Instruction:
Copy, from the material below, every line in which the word "WEXP" can be found.

Available records:

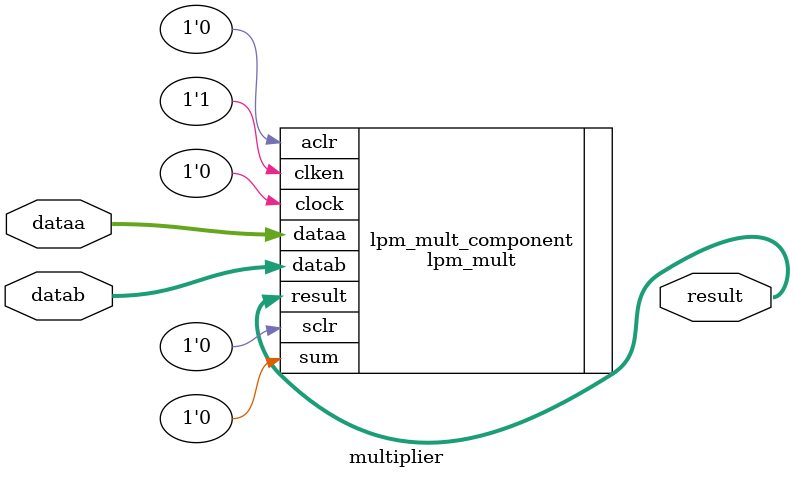
<source format=v>
module multiplier (
  dataa,
  datab,
  result);
  input  wire [15:0]  dataa;
  input  wire [15:0]  datab;
  output  wire [31:0]  result;
  lpm_mult  lpm_mult_component (
        .dataa (dataa),
        .datab (datab),
        .result (result),
        .aclr (1'b0),
        .clken (1'b1),
        .clock (1'b0),
        .sclr (1'b0),
        .sum (1'b0));
  defparam
    lpm_mult_component.lpm_hint = "MAXIMIZE_SPEED=5",
    lpm_mult_component.lpm_representation = "SIGNED",
    lpm_mult_component.lpm_type = "LPM_MULT",
    lpm_mult_component.lpm_widtha = 16,
    lpm_mult_component.lpm_widthb = 16,
    lpm_mult_component.lpm_widthp = 32;
endmodule
</source>
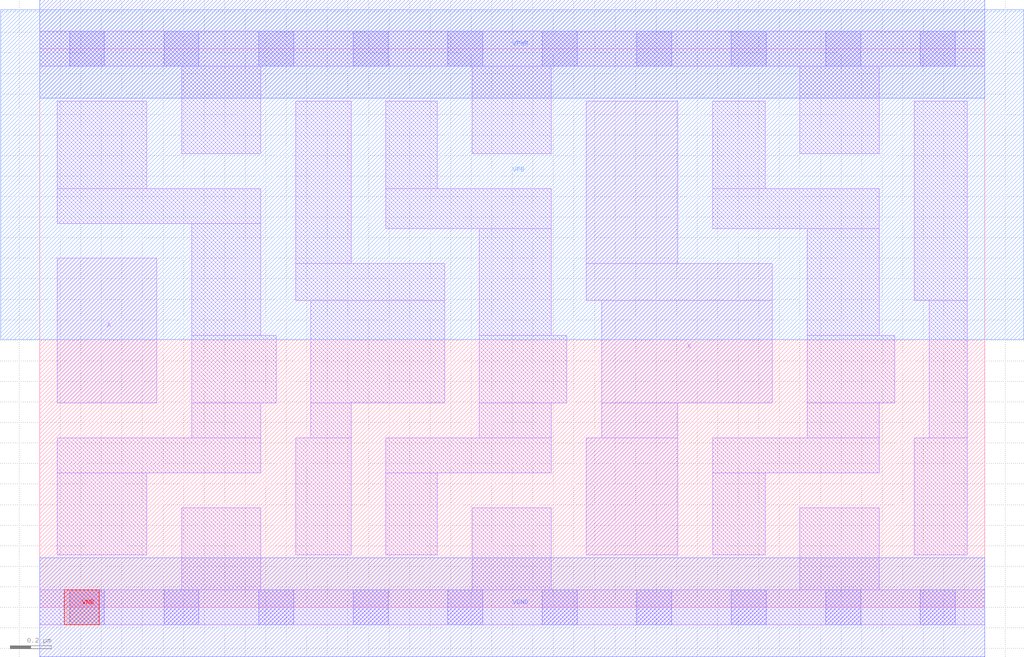
<source format=lef>
# Copyright 2020 The SkyWater PDK Authors
#
# Licensed under the Apache License, Version 2.0 (the "License");
# you may not use this file except in compliance with the License.
# You may obtain a copy of the License at
#
#     https://www.apache.org/licenses/LICENSE-2.0
#
# Unless required by applicable law or agreed to in writing, software
# distributed under the License is distributed on an "AS IS" BASIS,
# WITHOUT WARRANTIES OR CONDITIONS OF ANY KIND, either express or implied.
# See the License for the specific language governing permissions and
# limitations under the License.
#
# SPDX-License-Identifier: Apache-2.0

VERSION 5.7 ;
  NOWIREEXTENSIONATPIN ON ;
  DIVIDERCHAR "/" ;
  BUSBITCHARS "[]" ;
MACRO sky130_fd_sc_hd__dlymetal6s4s_1
  CLASS CORE ;
  FOREIGN sky130_fd_sc_hd__dlymetal6s4s_1 ;
  ORIGIN  0.000000  0.000000 ;
  SIZE  4.600000 BY  2.720000 ;
  SYMMETRY X Y R90 ;
  SITE unithd ;
  PIN A
    ANTENNAGATEAREA  0.126000 ;
    DIRECTION INPUT ;
    USE SIGNAL ;
    PORT
      LAYER li1 ;
        RECT 0.085000 0.995000 0.570000 1.700000 ;
    END
  END A
  PIN X
    ANTENNADIFFAREA  0.429000 ;
    ANTENNAGATEAREA  0.126000 ;
    DIRECTION OUTPUT ;
    USE SIGNAL ;
    PORT
      LAYER li1 ;
        RECT 2.660000 0.255000 3.105000 0.825000 ;
        RECT 2.660000 1.495000 3.565000 1.675000 ;
        RECT 2.660000 1.675000 3.105000 2.465000 ;
        RECT 2.735000 0.825000 3.105000 0.995000 ;
        RECT 2.735000 0.995000 3.565000 1.495000 ;
    END
  END X
  PIN VGND
    DIRECTION INOUT ;
    SHAPE ABUTMENT ;
    USE GROUND ;
    PORT
      LAYER met1 ;
        RECT 0.000000 -0.240000 4.600000 0.240000 ;
    END
  END VGND
  PIN VNB
    DIRECTION INOUT ;
    USE GROUND ;
    PORT
      LAYER pwell ;
        RECT 0.120000 -0.085000 0.290000 0.085000 ;
    END
  END VNB
  PIN VPB
    DIRECTION INOUT ;
    USE POWER ;
    PORT
      LAYER nwell ;
        RECT -0.190000 1.305000 4.790000 2.910000 ;
    END
  END VPB
  PIN VPWR
    DIRECTION INOUT ;
    SHAPE ABUTMENT ;
    USE POWER ;
    PORT
      LAYER met1 ;
        RECT 0.000000 2.480000 4.600000 2.960000 ;
    END
  END VPWR
  OBS
    LAYER li1 ;
      RECT 0.000000 -0.085000 4.600000 0.085000 ;
      RECT 0.000000  2.635000 4.600000 2.805000 ;
      RECT 0.085000  0.255000 0.520000 0.655000 ;
      RECT 0.085000  0.655000 1.075000 0.825000 ;
      RECT 0.085000  1.870000 1.075000 2.040000 ;
      RECT 0.085000  2.040000 0.520000 2.465000 ;
      RECT 0.690000  0.085000 1.075000 0.485000 ;
      RECT 0.690000  2.210000 1.075000 2.635000 ;
      RECT 0.740000  0.825000 1.075000 0.995000 ;
      RECT 0.740000  0.995000 1.150000 1.325000 ;
      RECT 0.740000  1.325000 1.075000 1.870000 ;
      RECT 1.245000  0.255000 1.515000 0.825000 ;
      RECT 1.245000  1.495000 1.970000 1.675000 ;
      RECT 1.245000  1.675000 1.515000 2.465000 ;
      RECT 1.320000  0.825000 1.515000 0.995000 ;
      RECT 1.320000  0.995000 1.970000 1.495000 ;
      RECT 1.685000  0.255000 1.935000 0.655000 ;
      RECT 1.685000  0.655000 2.490000 0.825000 ;
      RECT 1.685000  1.845000 2.490000 2.040000 ;
      RECT 1.685000  2.040000 1.935000 2.465000 ;
      RECT 2.105000  0.085000 2.490000 0.485000 ;
      RECT 2.105000  2.210000 2.490000 2.635000 ;
      RECT 2.140000  0.825000 2.490000 0.995000 ;
      RECT 2.140000  0.995000 2.565000 1.325000 ;
      RECT 2.140000  1.325000 2.490000 1.845000 ;
      RECT 3.275000  0.255000 3.530000 0.655000 ;
      RECT 3.275000  0.655000 4.085000 0.825000 ;
      RECT 3.275000  1.845000 4.085000 2.040000 ;
      RECT 3.275000  2.040000 3.530000 2.465000 ;
      RECT 3.700000  0.085000 4.085000 0.485000 ;
      RECT 3.700000  2.210000 4.085000 2.635000 ;
      RECT 3.735000  0.825000 4.085000 0.995000 ;
      RECT 3.735000  0.995000 4.160000 1.325000 ;
      RECT 3.735000  1.325000 4.085000 1.845000 ;
      RECT 4.255000  0.255000 4.515000 0.825000 ;
      RECT 4.255000  1.495000 4.515000 2.465000 ;
      RECT 4.330000  0.825000 4.515000 1.495000 ;
    LAYER mcon ;
      RECT 0.145000 -0.085000 0.315000 0.085000 ;
      RECT 0.145000  2.635000 0.315000 2.805000 ;
      RECT 0.605000 -0.085000 0.775000 0.085000 ;
      RECT 0.605000  2.635000 0.775000 2.805000 ;
      RECT 1.065000 -0.085000 1.235000 0.085000 ;
      RECT 1.065000  2.635000 1.235000 2.805000 ;
      RECT 1.525000 -0.085000 1.695000 0.085000 ;
      RECT 1.525000  2.635000 1.695000 2.805000 ;
      RECT 1.985000 -0.085000 2.155000 0.085000 ;
      RECT 1.985000  2.635000 2.155000 2.805000 ;
      RECT 2.445000 -0.085000 2.615000 0.085000 ;
      RECT 2.445000  2.635000 2.615000 2.805000 ;
      RECT 2.905000 -0.085000 3.075000 0.085000 ;
      RECT 2.905000  2.635000 3.075000 2.805000 ;
      RECT 3.365000 -0.085000 3.535000 0.085000 ;
      RECT 3.365000  2.635000 3.535000 2.805000 ;
      RECT 3.825000 -0.085000 3.995000 0.085000 ;
      RECT 3.825000  2.635000 3.995000 2.805000 ;
      RECT 4.285000 -0.085000 4.455000 0.085000 ;
      RECT 4.285000  2.635000 4.455000 2.805000 ;
  END
END sky130_fd_sc_hd__dlymetal6s4s_1
END LIBRARY

</source>
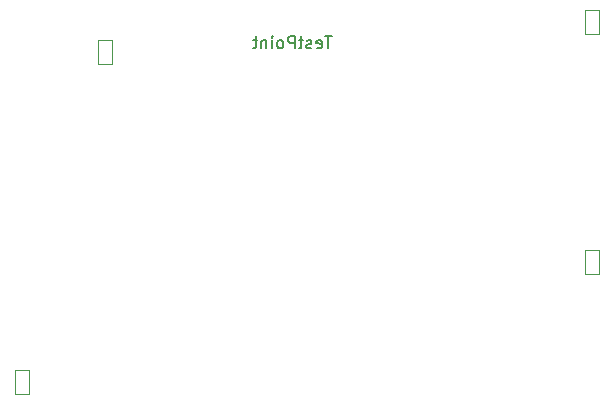
<source format=gbr>
G04 #@! TF.GenerationSoftware,KiCad,Pcbnew,5.1.7-a382d34a8~88~ubuntu20.04.1*
G04 #@! TF.CreationDate,2021-05-29T17:08:15-07:00*
G04 #@! TF.ProjectId,ft4232h-breakout,66743432-3332-4682-9d62-7265616b6f75,May2021*
G04 #@! TF.SameCoordinates,Original*
G04 #@! TF.FileFunction,Other,Fab,Bot*
%FSLAX46Y46*%
G04 Gerber Fmt 4.6, Leading zero omitted, Abs format (unit mm)*
G04 Created by KiCad (PCBNEW 5.1.7-a382d34a8~88~ubuntu20.04.1) date 2021-05-29 17:08:15*
%MOMM*%
%LPD*%
G01*
G04 APERTURE LIST*
%ADD10C,0.100000*%
%ADD11C,0.150000*%
G04 APERTURE END LIST*
D10*
G04 #@! TO.C,C6*
X123860000Y-85360000D02*
X123860000Y-87360000D01*
X125060000Y-85360000D02*
X123860000Y-85360000D01*
X125060000Y-87360000D02*
X125060000Y-85360000D01*
X123860000Y-87360000D02*
X125060000Y-87360000D01*
G04 #@! TO.C,C4*
X75600000Y-115840000D02*
X75600000Y-117840000D01*
X76800000Y-115840000D02*
X75600000Y-115840000D01*
X76800000Y-117840000D02*
X76800000Y-115840000D01*
X75600000Y-117840000D02*
X76800000Y-117840000D01*
G04 #@! TO.C,C3*
X123860000Y-105680000D02*
X123860000Y-107680000D01*
X125060000Y-105680000D02*
X123860000Y-105680000D01*
X125060000Y-107680000D02*
X125060000Y-105680000D01*
X123860000Y-107680000D02*
X125060000Y-107680000D01*
G04 #@! TO.C,C2*
X83785000Y-89900000D02*
X83785000Y-87900000D01*
X82585000Y-89900000D02*
X83785000Y-89900000D01*
X82585000Y-87900000D02*
X82585000Y-89900000D01*
X83785000Y-87900000D02*
X82585000Y-87900000D01*
G04 #@! TD*
G04 #@! TO.C,TP1*
D11*
X102393333Y-87582380D02*
X101821904Y-87582380D01*
X102107619Y-88582380D02*
X102107619Y-87582380D01*
X101107619Y-88534761D02*
X101202857Y-88582380D01*
X101393333Y-88582380D01*
X101488571Y-88534761D01*
X101536190Y-88439523D01*
X101536190Y-88058571D01*
X101488571Y-87963333D01*
X101393333Y-87915714D01*
X101202857Y-87915714D01*
X101107619Y-87963333D01*
X101060000Y-88058571D01*
X101060000Y-88153809D01*
X101536190Y-88249047D01*
X100679047Y-88534761D02*
X100583809Y-88582380D01*
X100393333Y-88582380D01*
X100298095Y-88534761D01*
X100250476Y-88439523D01*
X100250476Y-88391904D01*
X100298095Y-88296666D01*
X100393333Y-88249047D01*
X100536190Y-88249047D01*
X100631428Y-88201428D01*
X100679047Y-88106190D01*
X100679047Y-88058571D01*
X100631428Y-87963333D01*
X100536190Y-87915714D01*
X100393333Y-87915714D01*
X100298095Y-87963333D01*
X99964761Y-87915714D02*
X99583809Y-87915714D01*
X99821904Y-87582380D02*
X99821904Y-88439523D01*
X99774285Y-88534761D01*
X99679047Y-88582380D01*
X99583809Y-88582380D01*
X99250476Y-88582380D02*
X99250476Y-87582380D01*
X98869523Y-87582380D01*
X98774285Y-87630000D01*
X98726666Y-87677619D01*
X98679047Y-87772857D01*
X98679047Y-87915714D01*
X98726666Y-88010952D01*
X98774285Y-88058571D01*
X98869523Y-88106190D01*
X99250476Y-88106190D01*
X98107619Y-88582380D02*
X98202857Y-88534761D01*
X98250476Y-88487142D01*
X98298095Y-88391904D01*
X98298095Y-88106190D01*
X98250476Y-88010952D01*
X98202857Y-87963333D01*
X98107619Y-87915714D01*
X97964761Y-87915714D01*
X97869523Y-87963333D01*
X97821904Y-88010952D01*
X97774285Y-88106190D01*
X97774285Y-88391904D01*
X97821904Y-88487142D01*
X97869523Y-88534761D01*
X97964761Y-88582380D01*
X98107619Y-88582380D01*
X97345714Y-88582380D02*
X97345714Y-87915714D01*
X97345714Y-87582380D02*
X97393333Y-87630000D01*
X97345714Y-87677619D01*
X97298095Y-87630000D01*
X97345714Y-87582380D01*
X97345714Y-87677619D01*
X96869523Y-87915714D02*
X96869523Y-88582380D01*
X96869523Y-88010952D02*
X96821904Y-87963333D01*
X96726666Y-87915714D01*
X96583809Y-87915714D01*
X96488571Y-87963333D01*
X96440952Y-88058571D01*
X96440952Y-88582380D01*
X96107619Y-87915714D02*
X95726666Y-87915714D01*
X95964761Y-87582380D02*
X95964761Y-88439523D01*
X95917142Y-88534761D01*
X95821904Y-88582380D01*
X95726666Y-88582380D01*
G04 #@! TD*
M02*

</source>
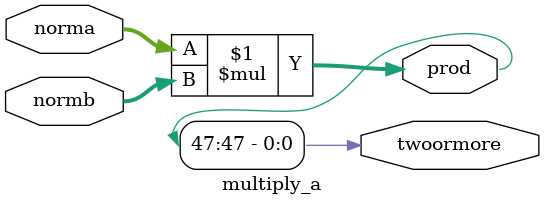
<source format=v>
`define NWIDTH 6'b010100
`define BLOCKWIDTH 4'b0101
`define DDRWIDTH 7'b0100000
`define DDRNUMDQS 4'b0100
`define DDRSIZEWIDTH 6'b011000
`define BURSTLEN 3'b010
`define MEMCONWIDTH 8'b01000000
`define MEMCONNUMBYTES 5'b01000
`define RAMWIDTH 10'b0100000000
`define RAMNUMBYTES 7'b0100000
`define RAMSIZEWIDTH 4'b0101
`define TOPWIDTH 7'b0100000
`define rFIFOINPUTWIDTH 8'b01000000
`define wFIFOINPUTWIDTH 10'b0100000000
`define mFIFOWIDTH 6'b011100
`define aFIFOWIDTH 4'b0101
`define SIMULATION_MEMORY
`define BLOCKM 6'b010000
`define BLOCKN 6'b010000
`define BLOCKMDIVK 3'b010
`define MEMBLOCKM 5'b01000
`define MEMBLOCKN 5'b01000
`define NWIDTH 6'b010100
`define BLOCKWIDTH 4'b0101
`define DDRSIZEWIDTH 6'b011000
`define RAMSIZEWIDTH 4'b0101
`define START 1'b0 //0
`define SETUP 2'b01 //1
`define FIRST 3'b010 //2
`define MODE0_SETUP 3'b011 //3
`define MODE0_WAIT 4'b0100 //4
`define MODE0 4'b0101 //5
`define MODE1_SETUP 4'b0110 //6
`define MODE1_WAIT 4'b0111 //7
`define MODE1 5'b01000 //8
`define MODE2_SETUP 5'b01001 //9
`define MODE2_WAIT 5'b01010 //10
`define MODE2 5'b01011 //11
`define MODE3_SETUP 5'b01100 //12
`define MODE3_WAIT 5'b01101 //13
`define MODE3 5'b01110 //14
`define STALL 5'b01111 //15
`define STALL_WAIT 6'b010000 //16
`define WAIT 6'b010001 //17
`define FINAL_WRITE 6'b010010 //18
`define FINAL_WAIT 6'b010011 //19
`define IDLE 6'b010100 //20
`define LAST_SETUP 6'b010101 //21
`define LAST_SETUP_WAIT 6'b010110 //22
`define LAST 6'b010111 //23
`define LAST_WAIT 6'b011000 //24
`define MEM_IDLE 1'b0 //0
`define MEM_WRITE 2'b01 //1
`define MEM_WRITE_WAIT 3'b010 //2
`define MEM_CHECK_DONE 3'b011 //3
`define MEM_READ 4'b0100 //4
`define MEM_READ_WAIT 4'b0101 //5
`define MEM_DONE 4'b0110 //6
`define MEM_WAIT_DONE 4'b0111 //7
`define rRAMSIZEWIDTH 5
`define cSETUP 4'b0000
`define cSTART 4'b0001
`define cFETCH_COL 4'b0010
`define cWAIT_COL 4'b0011
`define cFIND_REC 4'b0100
`define cMULT_COL 4'b0101
`define cUPDATE_J 4'b0110
`define cSTORE_MO 4'b0111
`define cMULT_SUB 4'b1000
`define cINCRE_I 4'b1001
`define cWAIT 4'b1010
`define cDONE 4'b1011
`define cSTORE_DIAG 4'b1100
`define cSTORE_DIAG2 4'b1101
`define cSTART_FETCH_ROW 4'b1110
`define cROW_WAIT 2'b00
`define cFETCH_ROW 2'b01
`define cDONE_FETCH_ROW 2'b10
`define cLOAD_ROW_INC_J 2'b11
`define PRECISION 7'b0100000
`define NUMPE 5'b01000
`define PEWIDTH 3'b011
`define BLOCKWIDTH 4'b0101
`define RAMWIDTH 10'b0100000000
`define RAMNUMBYTES 7'b0100000
`define RAMSIZEWIDTH 4'b0101
`define TOPSIZEWIDTH 5'b01000
`define TOPINPUTDELAY 3'b011
`define TOPOUTPUTDELAY 2'b01
`define MEMINPUTDELAY 3'b010
`define MEMOUTPUTDELAY 2'b01
`define TOPWIDTH 7'b0100000
`define rFIFOSIZE 64
`define rFIFOSIZEWIDTH 6
`define rFIFOOUTPUTWIDTH 256
`define rFIFORSIZEWIDTH 4
	`define wFIFOINPUTWIDTH 10'b0100000000
	`define wFIFOSIZE 6'b010000
	`define wFIFOSIZEWIDTH 4'b0100
	`define wFIFOOUTPUTWIDTH 8'b01000000
	`define wFIFORSIZEWIDTH 4'b0110
`define aFIFOSIZE 6'b010000
`define aFIFOSIZEWIDTH 4'b0100
`define aFIFOWIDTH 4'b0101
`define mFIFOSIZE 16
`define mFIFOSIZEWIDTH 4
//`define mFIFOWIDTH 28
`define BURSTLEN 3'b010
`define BURSTWIDTH 3'b010
`define DATAWIDTH 10'b0100000000
`define DATANUMBYTES 7'b0100000
`define MEMCONWIDTH 8'b01000000
`define MEMCONNUMBYTES 5'b01000
`define DDRSIZEWIDTH 6'b011000
`define FIFOSIZE 6'b010000
`define FIFOSIZEWIDTH 4'b0100
`define RAMWIDTH 10'b0100000000
`define RAMNUMBYTES 7'b0100000
`define RAMSIZEWIDTH 4'b0101
`define RATIO 4'b0100
`define RAMLAT 4'b0101
`define dIDLE 0
`define dWRITE 1
`define dREAD 2
`define ZERO        8'b00000000  
`define ONE         8'b00000001  
`define TWO         8'b00000010  
`define THREE 		  8'b00000011  
`define FOUR		  8'b00000100  
`define FIVE		  8'b00000101  
`define SIX         8'b00000110  
`define SEVEN       8'b00000111  
`define EIGHT       8'b00001000  
`define NINE        8'b00001001  
`define TEN         8'b00001010  
`define ELEVEN      8'b00001011  
`define TWELVE      8'b00001100  
`define THIRTEEN    8'b00001101  
`define FOURTEEN    8'b00001110  
`define FIFTEEN     8'b00001111  
`define SIXTEEN     8'b00010000  
`define SEVENTEEN   8'b00010001  
`define EIGHTEEN	  8'b00010010  
`define NINETEEN    8'b00010011  
`define TWENTY		  8'b00010100  
`define TWENTYONE   8'b00010101  
`define TWENTYTWO   8'b00010110  
`define TWENTYTHREE 8'b00010111  
`define TWENTYFOUR  8'b00011000  
`define WEXP	8  
`define WSIG	23  
`define WFLAG	5  
`define WCONTROL 5  
`define DIVZERO 	0  
`define INVALID 	1  
`define INEXACT 	2  
`define OVERFLOW 	3  
`define UNDERFLOW	4  
`define WIDTH 		32 	//(`WEXP + `WSIG + 1)  
`define PRODWIDTH	48 	//(2 * (`WSIG + 1))  
`define SHIFTWIDTH	96 	//(2 * `PRODWIDTH))  
`define WPRENORM	24	// `WSIG + 1  
`define WEXPSUM		10	// `WEXP + 2  
`define BIAS		127	// (2^(`WEXP)) - 1  
`define WSIGMINUS1	22	// `WSIG - 1, used for rounding  
`define WSHIFTAMT	5	// log2(`WSIG + 1) rounded up  
`define UNDERBIAS	192	// 3 * 2 ^ (`WEXP -2)  
`define OVERBIAS	-192	// -`UNDERBIAS  
`define	EXTRASIG	25		// `WSIG+2 this is the amount of precision needed so no  
`define	SHIFT		5		// # bits the max alignment shift will fit in (log2(`WSIG+2)  
`define	MAX_EXP		8'b11111110	// the maximum non-infinite exponent,  
`define	INF_EXP		8'b11111111	// Infinity exponent, `WEXP bits, all 1  
`define	MAX_SIG		23'b11111111111111111111111  
`define	WEXP_0		8'b0		// Exponent equals `WEXP'b0  
`define	WEXP_1		8'b1		// Exponent equals one `WEXP'b1  
`define	WSIG_0		23'b0		// Significand equals zero `WSIG'b0  
`define	WSIG_1		23'b1		// Significand equals one `WSIG'b1  
`define	EXTRASIG_0	25'b0		// All result bits for adder zero `EXTRASIG'b0  
`define	MAXSHIFT	24		// `WSIG + 1  
`define CONSTNAN	{9'b111111111,22'b0}  
`define CONSTZERO	31'b0  
`define CONSTINFINITY	{8'b11111111, 23'b0}  
`define CONSTLARGEST	{`MAX_EXP, `MAX_SIG}  
`define PRESHIFTZEROS  48'b0 // `PRODWIDTH'b0  

module multiply_a (norma, normb, prod, twoormore); 
 
  input	 [`WSIG:0]		norma, normb;	// normalized mantissae 
 
  output [`PRODWIDTH-1:0] 	prod;		// product of mantissae 
  output			twoormore;	// Product overflowed range [1,2) 
 
  // multiplier array  
  //	(*** need a more effecient multiplier,  
  //	designware might work, though) 
  assign prod		= norma * normb; 
 
  // did the multiply overflow the range [1,2)? 
  assign twoormore	= prod[`PRODWIDTH-1]; 
 
endmodule   

</source>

Exercise solution:
`define WEXP	8  
`define WIDTH 		32 	//(`WEXP + `WSIG + 1)  
`define WEXPSUM		10	// `WEXP + 2  
`define BIAS		127	// (2^(`WEXP)) - 1  
`define UNDERBIAS	192	// 3 * 2 ^ (`WEXP -2)  
`define	INF_EXP		8'b11111111	// Infinity exponent, `WEXP bits, all 1  
`define	WEXP_0		8'b0		// Exponent equals `WEXP'b0  
`define	WEXP_1		8'b1		// Exponent equals one `WEXP'b1  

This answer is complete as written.